**TASKS FOR THIS EXERCISE**
[1] Answer these questions from the gold financing article:
(a) When is the financing expected to be completed?
(b) According to Barchart, what record high did gold reach, and in which month?
(c) In which two Canadian provinces are the combined entity's projects located?
[2] Can you rewrite the listing below the gold financing article, replacing "city" with "municipality" and keeping everything else unchanged? Leave out the picture lines.

Gold Developer Secures US$17M Financing to Drive Exploration and Increase Potential Production Profile

By Streetwise Reports / October 29, 2024 / www.theaureport.com / Article Link

NexGold Mining Corp. (NEXG.V:TSXV; NXGCF:OTCQX; TRC1.F:FRA) and Signal Gold Inc. have announced the upsizing of their previously announced concurrent financing to a total of US$17 million due to strong demand. Read how this financing will accelerate the company's gold production from projects in Canada.

NexGold Mining Corp. (NEXG.V:TSXV; NXGCF:OTCQX; TRC1.F:FRA) and Signal Gold Inc. have announced the upsizing of their previously announced concurrent financing to a total of CA$17 million due to strong demand. This financing is related to NexGold's acquisition of Signal Gold and will advance both companies' gold projects. The hard-dollar portion of the financing will now raise up to CA$9 million. There is an additional option of CA$1.35 million. Flow-through units of Nexgold will raise an additional CA$8 million. The net proceeds are expected to fund debt repayment, exploration, and corporate purposes.

As per the news release, completion of the financing is anticipated for early November 2024, subject to regulatory approvals and other conditions, including shareholder approval from Signal Gold's investors. Finder compensation is expected for eligible finders in connection with the transaction. This financing aligns with NexGold's strategic goals, as the combined entity aims to accelerate the path to gold production from its projects in Ontario and Nova Scotia.

Digging Into The Gold Market

On October 17, 2024, Barchart highlighted the sustained upward momentum in the gold market. The report noted that gold had reached a record high of US$2,708.70 per ounce in September 2024. As it went on to point out, "Gold's latest record high of US$2,708.70 per ounce in September 2024" signaled the ongoing strength of the bull market. This is driven by a combination of inflation and geopolitical concerns. Barchart emphasized the inflation-adjusted value of gold's 1980 peak, which in 2024 terms stood at over US$3,340 per ounce, suggesting further room for growth as inflationary pressures continued to rise.

As Technical Analyst Clive Maund wrote on October 10, the merger between NexGold and Signal Gold was seen as "a major positive development for both companies."

**MATERIALS PROVIDED**
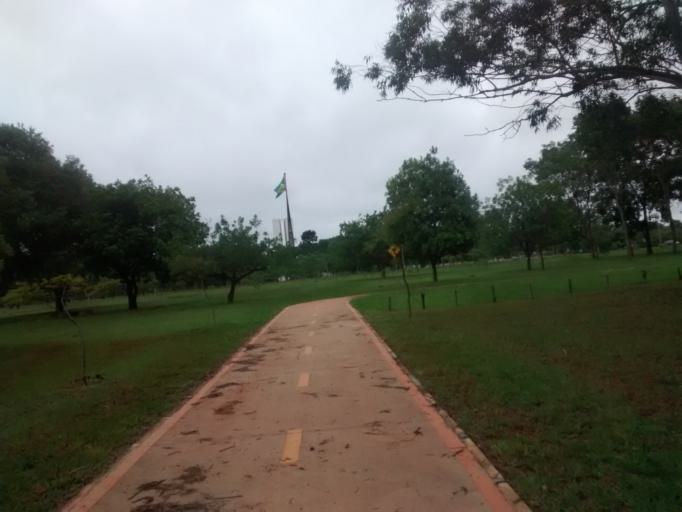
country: BR
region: Federal District
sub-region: Brasilia
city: Brasilia
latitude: -15.8026
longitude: -47.8547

**WORKED ANSWERS**
[1]
(a) Early November 2024.
(b) US$2,708.70 per ounce, in September 2024.
(c) Ontario and Nova Scotia.

[2]
country: BR
region: Federal District
sub-region: Brasilia
municipality: Brasilia
latitude: -15.8026
longitude: -47.8547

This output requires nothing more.